Great video you must be joking no stabilization no dialog. give me the promotion video from the sixties anyday. what a great british design and made by britain in britain
Interesting video, thanks for posting it, shame you didn't get the landing at Brize. I see the VC10 ZD241 performing at Bruntingthorpe Cold War jets day, and it is well worth the visit, very impressive, next one next month August.
I was stationed at Brize mid 70s, we had Hercs, VC10s & also Concorde practicing take offs & landings, what a racket it made, you couldn't hear your tv & ornaments would go walkabout. They would also test it's engines full blast whilst it was tied down all night long, you got no sleep & the base was not happy. We got placated by a weekend of it open to the camp to look it over. It was really cramped, give me a Vicky any day.
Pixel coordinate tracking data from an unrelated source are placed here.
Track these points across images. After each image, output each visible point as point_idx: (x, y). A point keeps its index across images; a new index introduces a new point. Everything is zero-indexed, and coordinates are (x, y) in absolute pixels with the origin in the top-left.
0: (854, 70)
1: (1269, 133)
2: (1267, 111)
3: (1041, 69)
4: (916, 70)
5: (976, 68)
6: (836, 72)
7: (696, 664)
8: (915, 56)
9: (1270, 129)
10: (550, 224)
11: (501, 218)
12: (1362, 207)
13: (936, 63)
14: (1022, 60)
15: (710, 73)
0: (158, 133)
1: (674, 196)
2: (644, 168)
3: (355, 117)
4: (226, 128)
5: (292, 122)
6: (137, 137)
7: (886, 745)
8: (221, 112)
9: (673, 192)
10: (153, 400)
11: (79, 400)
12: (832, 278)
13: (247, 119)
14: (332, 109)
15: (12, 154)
Been on that plane as a soldier in the 1970s. Greatest looking airliner ever & got ripped off by other manufacturers, but this, the original, is the best one. Sadly it was a failure in sales which makes no sense. The 747 was still some years off.
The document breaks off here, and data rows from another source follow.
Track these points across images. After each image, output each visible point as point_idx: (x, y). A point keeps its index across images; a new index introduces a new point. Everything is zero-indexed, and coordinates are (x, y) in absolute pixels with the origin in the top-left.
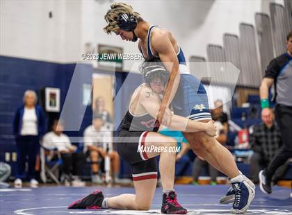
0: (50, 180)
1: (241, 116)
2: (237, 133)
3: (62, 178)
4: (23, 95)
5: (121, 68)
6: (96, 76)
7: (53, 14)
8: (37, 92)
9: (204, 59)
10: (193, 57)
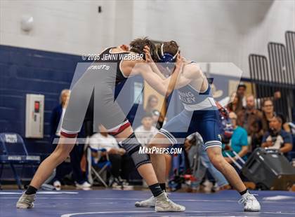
0: (97, 183)
3: (111, 181)
7: (102, 9)
9: (264, 57)
10: (253, 55)
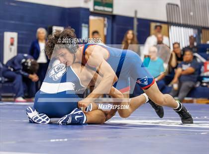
1: (206, 51)
2: (202, 64)
4: (36, 31)
5: (112, 12)
6: (92, 18)
8: (46, 29)
9: (177, 5)
10: (169, 4)
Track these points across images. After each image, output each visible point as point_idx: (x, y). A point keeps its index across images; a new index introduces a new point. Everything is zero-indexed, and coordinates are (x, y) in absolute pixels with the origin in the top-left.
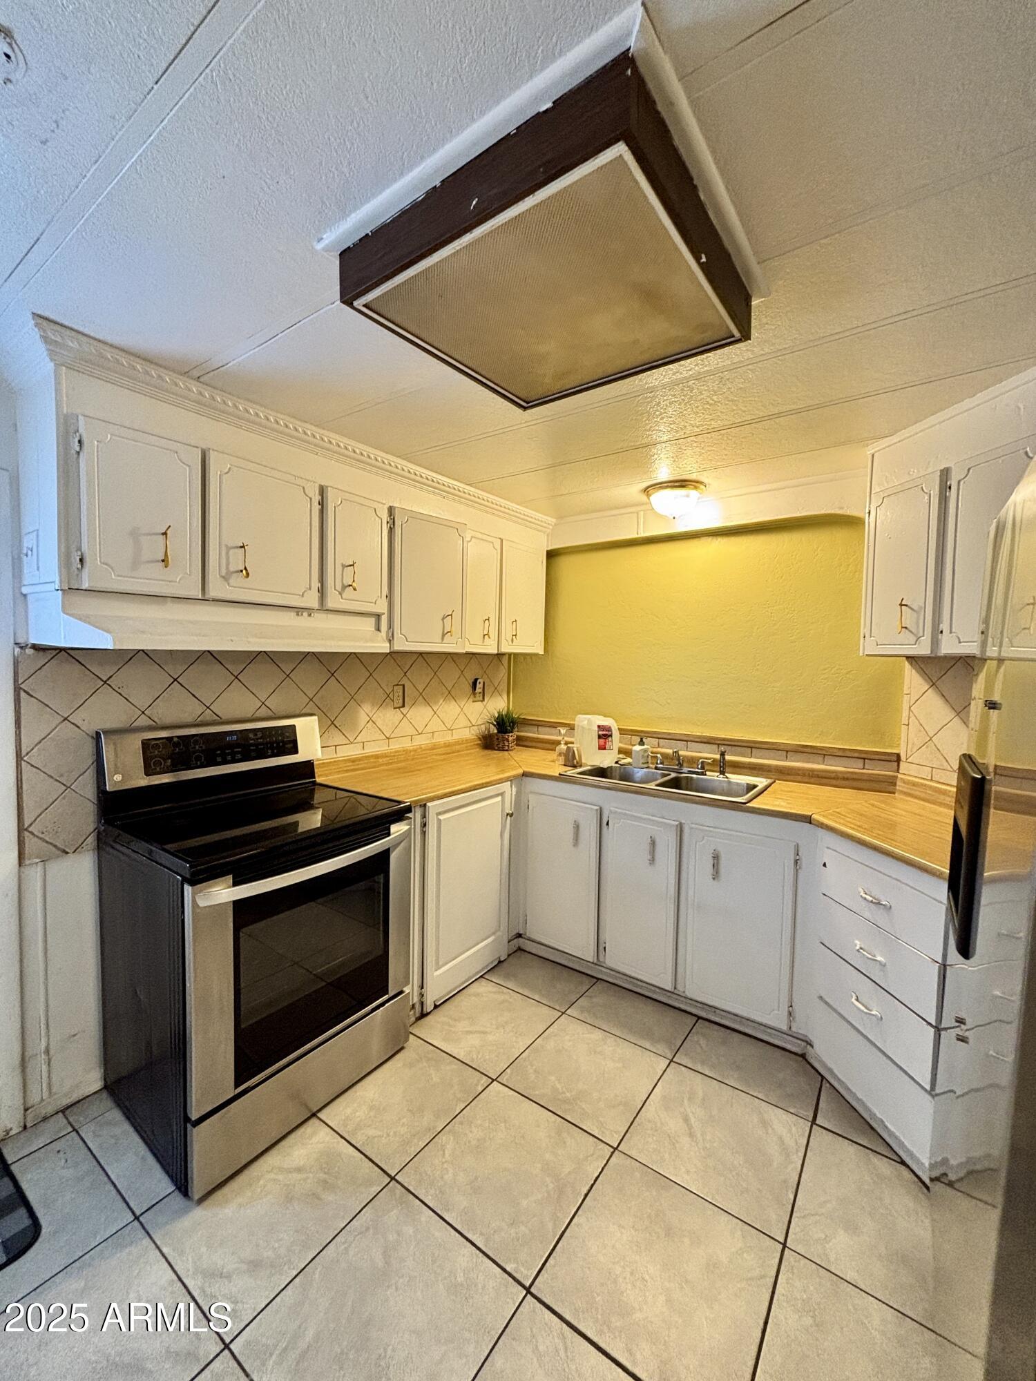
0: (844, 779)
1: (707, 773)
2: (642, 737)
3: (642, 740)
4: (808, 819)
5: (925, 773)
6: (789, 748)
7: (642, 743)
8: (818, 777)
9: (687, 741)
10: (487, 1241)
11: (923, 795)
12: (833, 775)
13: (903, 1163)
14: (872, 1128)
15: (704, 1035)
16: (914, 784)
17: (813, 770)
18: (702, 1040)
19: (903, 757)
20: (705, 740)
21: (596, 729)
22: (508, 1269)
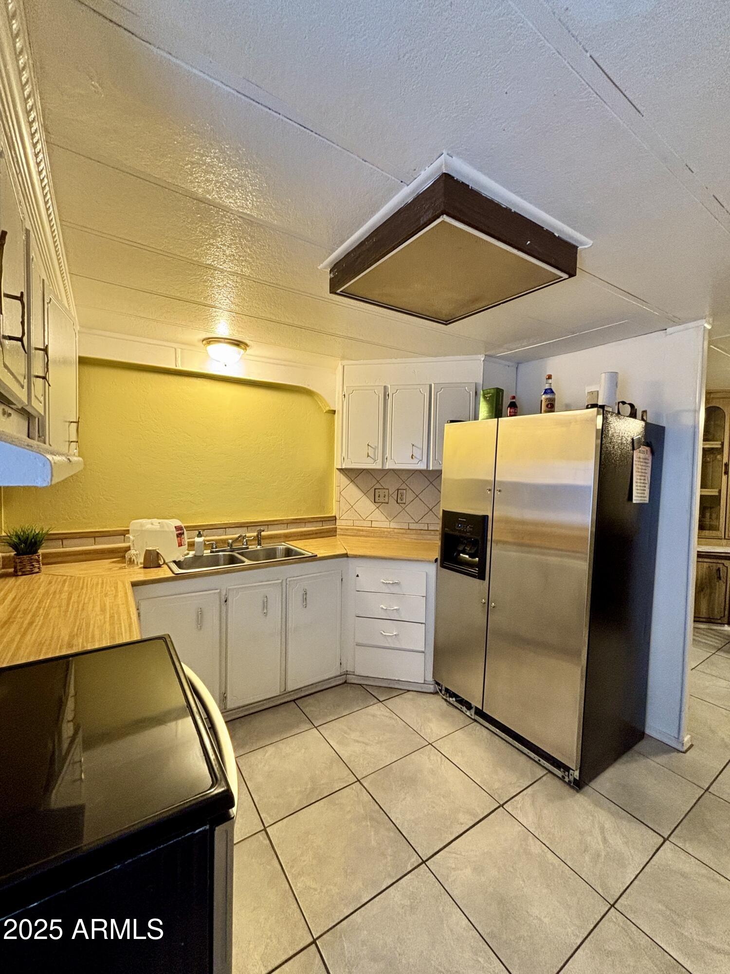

Most of the noise is coming from the Feel Simulator unit which is attached to the nose landing gear bay roof, ie under the cockpit floor. The unit is powered by two electrically driven hydraulic pumps which cycle on and off to maintain pressure, that’s what can be heard.
I live on the flight path into Brize Norton in East Northamptonshire and remember hearing the distinctive whine as one flew over me on my allotment years ago. Now it is an Atlas or C 17's but not as elegant.
0:15 ... how? I'm guessing the F/E has a set of throttles as well? Cause the F/O is merely guarding the throttles and they move forward independently, lol. The VC10 is an absolute classic. Thanks for the share!
Fantastic airplane. I flew it several times as a passenger. Got to visit the cockpit in flight westbound across the Atlantic (age 13). I would have loved to fly it! BTW- why was someone operating a weed-whacker in the cockpit on taxi-out?
The weed-whacker was required as a preventative measure, for end-of-runway vegetation ingress incidents. When the MoD realised that the pilots could raise the landing gear just after take-off the measure was retired.
I am astonished by the noise in the flight deck, in the passenger cabin these aircraft were almost silent, hence their nickname, "the whispering giant".
I noticed that; a ‘mere’ Captain USAF, equivalent RAF Flight Lieutenant - odd, as in the 70s, 80s and 90smost (if not all) RAF VC10 Captains were of the rank of Sqn Ldr. But I imagine this exchange pilot was ‘creamed-off’ and waiting for his promotion to Major USAF, typically after one year in post. No. 36 Sqn (C-130 Hercules) disbanded 1975/6 due to a misappropriate surrender to the Japanese in WWII had a USAF exchange, as did 47 Sqn (SF). Boscombe Down Heavy Aircraft Test Sqn had the superb (then) Major Rick Husband, later as Colonel and Shuttle Captain, to perish horribly in the Columbia disaster on re-entry 2001. (Quite unnecessarily, as Mission Control learned of the tile damaged during initial launch phase, but were apparently frozen like rabbits caught in the headlights of a vehicle, unable (or unwilling to admit to that knowledge in the public domain) to arrange a rescue. RIP Colombia Crew.
Bloody hell, what is that noise on the flight deck? Flew Boeing Heavy metal and that noise would have had me snag the aircraft. It is obvious that the bloody thing was well past its sell by! a navigator and a bloody flight engineer?? Buggeration.